Culture of silence on intimacy affects how kids learn about sex: Swara Bhasker

As young girls growing up in 1990s India, ‘consent’ was not a term that was part of our conversational vocabulary. We understood the concept in a vague, unspoken way—partly informed by the recognition of ‘bad things’ that villains did in Hindi films and partly by the warnings of concerned parents.

“Don’t stay out late!” That constant refrain of our pubescent years, which follows Indian girls well into adulthood, was basically a reminder that if you were outside too late, non-consensual violence may happen to you.

A grim pervasive silence around issues of sex and violence continues to greet young girls in India when they are at the threshold of encountering intimacy. For young boys, too, a similar vague silence surrounds issues of intimate relations with women and sex in general. Indian parenting and socialising largely does not teach young boys to relate with girls as normal, fellow humans.

Social intermingling of the sexes, especially in the teens, is still such a taboo that for a very large part of India’s young population a habitual segregation of genders occurs from a young age. Teachers will have male and female students sit in separate halves of the classroom, neighbours will complain to parents if they see boys and girls interacting outside familial supervision, and to be platonic friends one must still declare the opposite sex as your ‘Rakhi brother’ or ‘Rakhi sister’ (a concept uniquely Indian)!

This culture of silence around intimacy affects how young children learn about sex—in a secretive, giggly manner from older siblings, seniors or friends who claim to know all about tabooed pleasures of adulthood. Often times pornography becomes the only way for teens, especially boys, to have access to even basic information about what sex is.

Porn is content that is largely created from a male perspective that objectifies, commodifies, fetishises, and, sometimes, demeans and dehumanises women and intimacy. Even when ‘sex-ed’ classes are included in school curriculum, a generally prudish dominant mindset has teachers either skipping the chapter entirely, marking it for ‘self-study’ or awkwardly blundering through the text to a class full of giggling brats.

Normalised conversations about sex is so rare in our part of the world that for many sex becomes a ‘thing’; for women to ‘give’ and for men to ‘get’. It is precisely this understanding of sex that we see reflected in the debate around whether marital rape ought to be criminalised or not.

The Delhi High Court has over the last week been hearing petitions challenging the exemption to Section 375 granted to husbands (whose wives are over the age of 15) from being accused of raping their wives. This has generated a public conversation on the issue of marital rape in social, electronic and print media.

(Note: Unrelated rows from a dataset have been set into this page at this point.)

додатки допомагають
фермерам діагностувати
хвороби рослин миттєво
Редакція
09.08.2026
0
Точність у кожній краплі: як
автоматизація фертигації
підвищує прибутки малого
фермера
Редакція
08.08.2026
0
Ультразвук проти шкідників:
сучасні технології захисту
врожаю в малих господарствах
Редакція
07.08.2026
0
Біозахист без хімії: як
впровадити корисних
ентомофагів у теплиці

Interestingly the conversation is as basic as “How can a man rape his wife?”; “How can having sex with your wife be rape?” suggesting that for an overwhelming majority of Indians marriage means that a woman must surrender her right to refuse sex to her husband, that matrimony is a guarantee to a man that he will have access to his wife’s body as and when he chooses; her will in the process being rendered meaningless. It feels horrifying when laid out so starkly that in 2022 married Indian women have no protection against non-consensual sexual violence perpetrated by their husbands.

But let us just look back collectively at our own childhood; we never learnt that consent and sex were related. As a society we never learnt to dwell on, understand or deal with the darker, discomfiting aspects of intimacy because our instinctive response as a people to uncomfortable conversations is to simply not have them! Are we really surprised then, that for a majority of Indians ‘marital rape’ is an incomprehensible accusation; because the only thing most of us learnt about intimacy was that women gave sex, men got it; and if both people were lucky they both enjoyed it and wanted the same thing because they supposedly loved each other. If not, too bad, must be their bad sex life karma!

The writer is an award-winning Bollywood actor and sometime writer and social commentator.